TASK INPUTS:
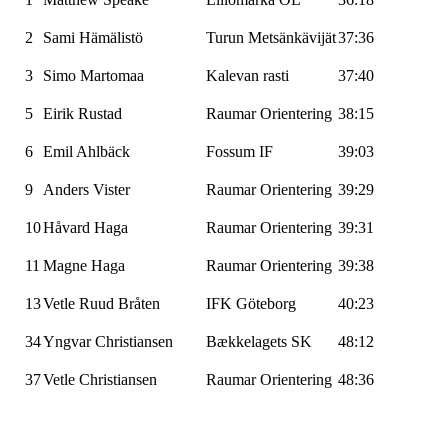
2
Sami
Hämälistö
Turun
Metsänkävijät
37:36
3
Simo
Martomaa
Kalevan
rasti
37:40
5
Eirik Rustad
Raumar
Orientering
38:15
6
Emil
Ahlbäck
Fossum IF
39:03
9
Anders
Vister
Raumar
Orientering
39:29
10
Håvard Haga
Raumar
Orientering
39:31
11
Magne Haga
Raumar
Orientering
39:38
13
Vetle Ruud Bråten
IFK Göteborg
40:23
34
Yngvar Christiansen
Bækkelagets
SK
48:12
37
Vetle Christiansen
Raumar
Orientering
48:36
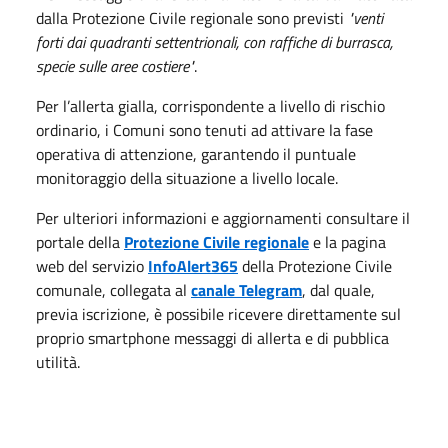
dalla Protezione Civile regionale sono previsti
"venti
forti dai quadranti settentrionali, con raffiche di burrasca,
specie sulle aree costiere"
.
Per l’allerta gialla, corrispondente a livello di rischio
ordinario, i Comuni sono tenuti ad attivare la fase
operativa di attenzione, garantendo il puntuale
monitoraggio della situazione a livello locale.
Per ulteriori informazioni e aggiornamenti consultare il
portale della
Protezione Civile regionale
e la pagina
web del servizio
InfoAlert365
della Protezione Civile
comunale, collegata al
canale Telegram
, dal quale,
previa iscrizione, è possibile ricevere direttamente sul
proprio smartphone messaggi di allerta e di pubblica
utilità.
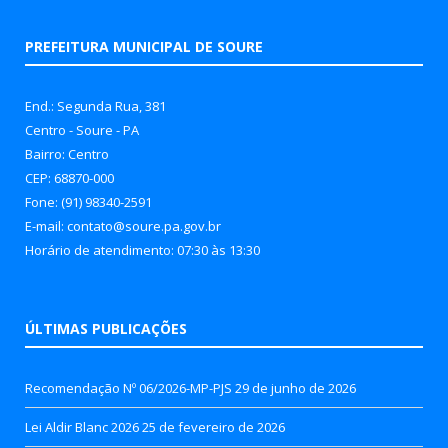
PREFEITURA MUNICIPAL DE SOURE
End.: Segunda Rua, 381
Centro - Soure - PA
Bairro: Centro
CEP: 68870-000
Fone: (91) 98340-2591
E-mail: contato@soure.pa.gov.br
Horário de atendimento: 07:30 às 13:30
ÚLTIMAS PUBLICAÇÕES
Recomendação Nº 06/2026-MP-PJS
29 de junho de 2026
Lei Aldir Blanc 2026
25 de fevereiro de 2026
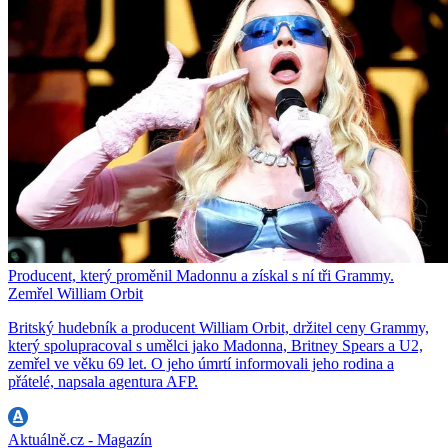
Producent, který proměnil Madonnu a získal s ní tři Grammy.
Zemřel William Orbit
Britský hudebník a producent William Orbit, držitel ceny Grammy,
který spolupracoval s umělci jako Madonna, Britney Spears a U2,
zemřel ve věku 69 let. O jeho úmrtí informovali jeho rodina a
přátelé, napsala agentura AFP.
Aktuálně.cz - Magazín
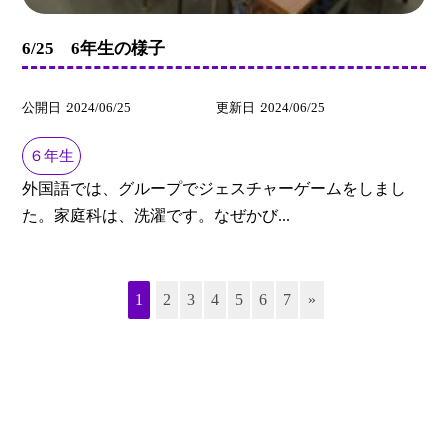
6/25 6年生の様子
公開日
2024/06/25
更新日
2024/06/25
６年生
外国語では、グループでジェスチャーゲームをしまし
た。家庭科は、洗濯です。なぜかび...
1
2
3
4
5
6
7
»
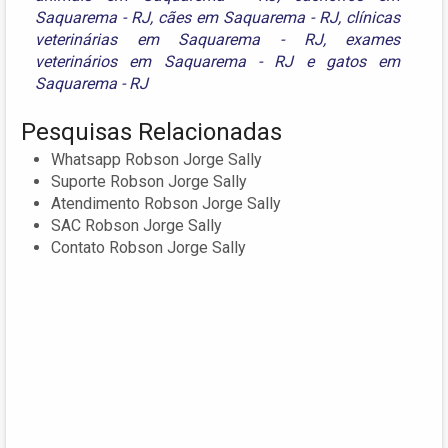
Saquarema - RJ
,
cães em Saquarema - RJ
,
clínicas
veterinárias em Saquarema - RJ
,
exames
veterinários em Saquarema - RJ
e
gatos em
Saquarema - RJ
Pesquisas Relacionadas
Whatsapp Robson Jorge Sally
Suporte Robson Jorge Sally
Atendimento Robson Jorge Sally
SAC Robson Jorge Sally
Contato Robson Jorge Sally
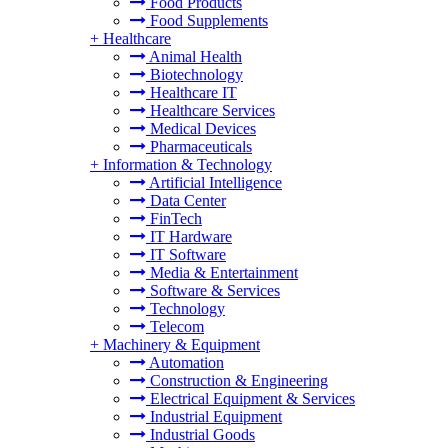
Food Products
Food Supplements
+
Healthcare
Animal Health
Biotechnology
Healthcare IT
Healthcare Services
Medical Devices
Pharmaceuticals
+
Information & Technology
Artificial Intelligence
Data Center
FinTech
IT Hardware
IT Software
Media & Entertainment
Software & Services
Technology
Telecom
+
Machinery & Equipment
Automation
Construction & Engineering
Electrical Equipment & Services
Industrial Equipment
Industrial Goods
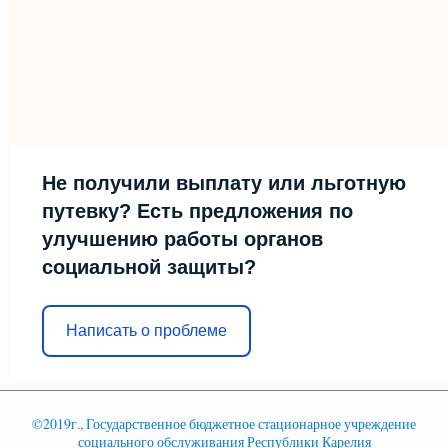
Не получили выплату или льготную
путевку? Есть предложения по
улучшению работы органов
социальной защиты?
Написать о проблеме
©2019г., Государственное бюджетное стационарное учреждение
социального обслуживания Республики Карелия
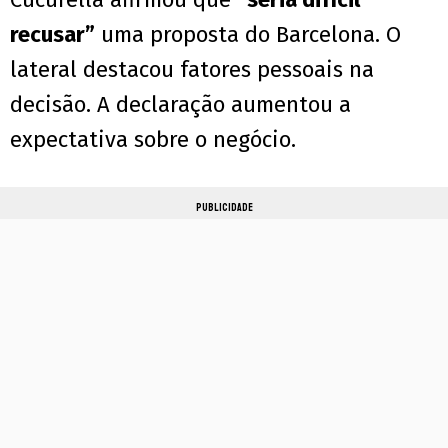
recusar”
uma proposta do Barcelona. O
lateral destacou fatores pessoais na
decisão. A declaração aumentou a
expectativa sobre o negócio.
PUBLICIDADE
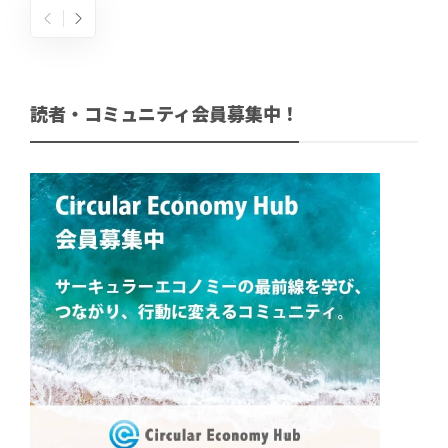
読者・コミュニティ会員募集中！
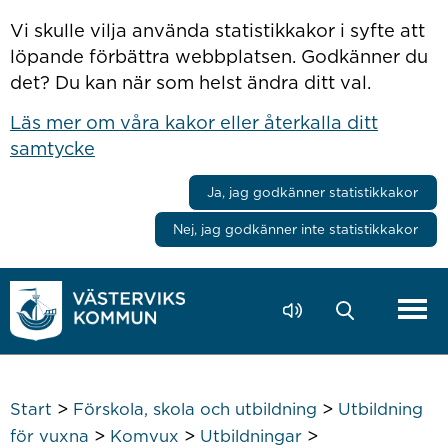
Hoppa till innehåll
Vi skulle vilja använda statistikkakor i syfte att
löpande förbättra webbplatsen. Godkänner du
det? Du kan när som helst ändra ditt val.
Läs mer om våra kakor eller återkalla ditt
samtycke
Ja, jag godkänner statistikkakor
Nej, jag godkänner inte statistikkakor
>
>
Start
Förskola, skola och utbildning
Utbildning
>
>
>
för vuxna
Komvux
Utbildningar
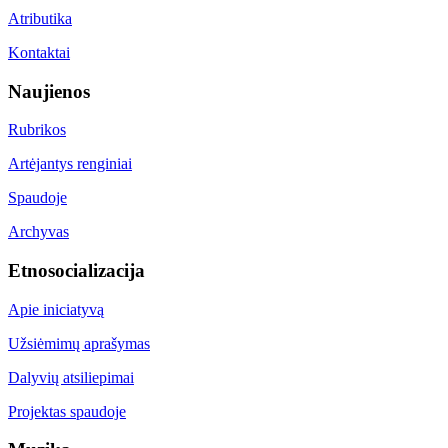
Atributika
Kontaktai
Naujienos
Rubrikos
Artėjantys renginiai
Spaudoje
Archyvas
Etnosocializacija
Apie iniciatyvą
Užsiėmimų aprašymas
Dalyvių atsiliepimai
Projektas spaudoje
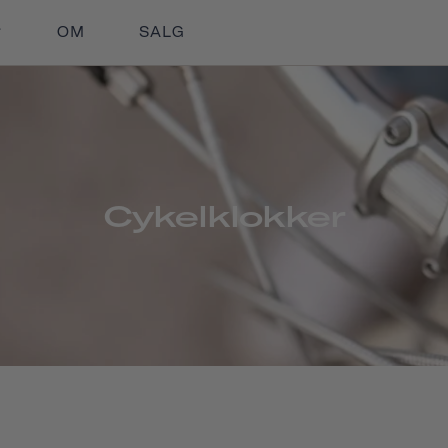
OM
SALG
Cykelklokker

WORK TASK: Recast every line of the items above as a Markdown table with two columns, Row and Item line, numbering the rows in order and leaving out blank lines. Leave the pictures out of the answer.

THE COMPLETED TASK:
| Row | Item line |
|---|---|
| 1 | 2 |
| 2 | Sami |
| 3 | Hämälistö |
| 4 | Turun |
| 5 | Metsänkävijät |
| 6 | 37:36 |
| 7 | 3 |
| 8 | Simo |
| 9 | Martomaa |
| 10 | Kalevan |
| 11 | rasti |
| 12 | 37:40 |
| 13 | 5 |
| 14 | Eirik Rustad |
| 15 | Raumar |
| 16 | Orientering |
| 17 | 38:15 |
| 18 | 6 |
| 19 | Emil |
| 20 | Ahlbäck |
| 21 | Fossum IF |
| 22 | 39:03 |
| 23 | 9 |
| 24 | Anders |
| 25 | Vister |
| 26 | Raumar |
| 27 | Orientering |
| 28 | 39:29 |
| 29 | 10 |
| 30 | Håvard Haga |
| 31 | Raumar |
| 32 | Orientering |
| 33 | 39:31 |
| 34 | 11 |
| 35 | Magne Haga |
| 36 | Raumar |
| 37 | Orientering |
| 38 | 39:38 |
| 39 | 13 |
| 40 | Vetle Ruud Bråten |
| 41 | IFK Göteborg |
| 42 | 40:23 |
| 43 | 34 |
| 44 | Yngvar Christiansen |
| 45 | Bækkelagets |
| 46 | SK |
| 47 | 48:12 |
| 48 | 37 |
| 49 | Vetle Christiansen |
| 50 | Raumar |
| 51 | Orientering |
| 52 | 48:36 |
| 53 | dalla Protezione Civile regionale sono previsti |
| 54 | "venti |
| 55 | forti dai quadranti settentrionali, con raffiche di burrasca, |
| 56 | specie sulle aree costiere" |
| 57 | . |
| 58 | Per l’allerta gialla, corrispondente a livello di rischio |
| 59 | ordinario, i Comuni sono tenuti ad attivare la fase |
| 60 | operativa di attenzione, garantendo il puntuale |
| 61 | monitoraggio della situazione a livello locale. |
| 62 | Per ulteriori informazioni e aggiornamenti consultare il |
| 63 | portale della |
| 64 | Protezione Civile regionale |
| 65 | e la pagina |
| 66 | web del servizio |
| 67 | InfoAlert365 |
| 68 | della Protezione Civile |
| 69 | comunale, collegata al |
| 70 | canale Telegram |
| 71 | , dal quale, |
| 72 | previa iscrizione, è possibile ricevere direttamente sul |
| 73 | proprio smartphone messaggi di allerta e di pubblica |
| 74 | utilità. |
| 75 | PREFEITURA MUNICIPAL DE SOURE |
| 76 | End.: Segunda Rua, 381 |
| 77 | Centro - Soure - PA |
| 78 | Bairro: Centro |
| 79 | CEP: 68870-000 |
| 80 | Fone: (91) 98340-2591 |
| 81 | E-mail: contato@soure.pa.gov.br |
| 82 | Horário de atendimento: 07:30 às 13:30 |
| 83 | ÚLTIMAS PUBLICAÇÕES |
| 84 | Recomendação Nº 06/2026-MP-PJS |
| 85 | 29 de junho de 2026 |
| 86 | Lei Aldir Blanc 2026 |
| 87 | 25 de fevereiro de 2026 |
| 88 | Producent, který proměnil Madonnu a získal s ní tři Grammy. |
| 89 | Zemřel William Orbit |
| 90 | Britský hudebník a producent William Orbit, držitel ceny Grammy, |
| 91 | který spolupracoval s umělci jako Madonna, Britney Spears a U2, |
| 92 | zemřel ve věku 69 let. O jeho úmrtí informovali jeho rodina a |
| 93 | přátelé, napsala agentura AFP. |
| 94 | Aktuálně.cz - Magazín |
| 95 | 6/25 6年生の様子 |
| 96 | 公開日 |
| 97 | 2024/06/25 |
| 98 | 更新日 |
| 99 | 2024/06/25 |
| 100 | ６年生 |
| 101 | 外国語では、グループでジェスチャーゲームをしまし |
| 102 | た。家庭科は、洗濯です。なぜかび... |
| 103 | 1 |
| 104 | 2 |
| 105 | 3 |
| 106 | 4 |
| 107 | 5 |
| 108 | 6 |
| 109 | 7 |
| 110 | » |
| 111 | Saquarema - RJ |
| 112 | , |
| 113 | cães em Saquarema - RJ |
| 114 | , |
| 115 | clínicas |
| 116 | veterinárias em Saquarema - RJ |
| 117 | , |
| 118 | exames |
| 119 | veterinários em Saquarema - RJ |
| 120 | e |
| 121 | gatos em |
| 122 | Saquarema - RJ |
| 123 | Pesquisas Relacionadas |
| 124 | Whatsapp Robson Jorge Sally |
| 125 | Suporte Robson Jorge Sally |
| 126 | Atendimento Robson Jorge Sally |
| 127 | SAC Robson Jorge Sally |
| 128 | Contato Robson Jorge Sally |
| 129 | Food Products |
| 130 | Food Supplements |
| 131 | + |
| 132 | Healthcare |
| 133 | Animal Health |
| 134 | Biotechnology |
| 135 | Healthcare IT |
| 136 | Healthcare Services |
| 137 | Medical Devices |
| 138 | Pharmaceuticals |
| 139 | + |
| 140 | Information & Technology |
| 141 | Artificial Intelligence |
| 142 | Data Center |
| 143 | FinTech |
| 144 | IT Hardware |
| 145 | IT Software |
| 146 | Media & Entertainment |
| 147 | Software & Services |
| 148 | Technology |
| 149 | Telecom |
| 150 | + |
| 151 | Machinery & Equipment |
| 152 | Automation |
| 153 | Construction & Engineering |
| 154 | Electrical Equipment & Services |
| 155 | Industrial Equipment |
| 156 | Industrial Goods |
| 157 | Не получили выплату или льготную |
| 158 | путевку? Есть предложения по |
| 159 | улучшению работы органов |
| 160 | социальной защиты? |
| 161 | Написать о проблеме |
| 162 | ©2019г., Государственное бюджетное стационарное учреждение |
| 163 | социального обслуживания Республики Карелия |
| 164 | recusar” |
| 165 | uma proposta do Barcelona. O |
| 166 | lateral destacou fatores pessoais na |
| 167 | decisão. A declaração aumentou a |
| 168 | expectativa sobre o negócio. |
| 169 | PUBLICIDADE |
| 170 | 読者・コミュニティ会員募集中！ |
| 171 | Hoppa till innehåll |
| 172 | Vi skulle vilja använda statistikkakor i syfte att |
| 173 | löpande förbättra webbplatsen. Godkänner du |
| 174 | det? Du kan när som helst ändra ditt val. |
| 175 | Läs mer om våra kakor eller återkalla ditt |
| 176 | samtycke |
| 177 | Ja, jag godkänner statistikkakor |
| 178 | Nej, jag godkänner inte statistikkakor |
| 179 | > |
| 180 | > |
| 181 | Start |
| 182 | Förskola, skola och utbildning |
| 183 | Utbildning |
| 184 | > |
| 185 | > |
| 186 | > |
| 187 | för vuxna |
| 188 | Komvux |
| 189 | Utbildningar |
| 190 | Atributika |
| 191 | Kontaktai |
| 192 | Naujienos |
| 193 | Rubrikos |
| 194 | Artėjantys renginiai |
| 195 | Spaudoje |
| 196 | Archyvas |
| 197 | Etnosocializacija |
| 198 | Apie iniciatyvą |
| 199 | Užsiėmimų aprašymas |
| 200 | Dalyvių atsiliepimai |
| 201 | Projektas spaudoje |
| 202 | OM |
| 203 | SALG |
| 204 | Cykelklokker |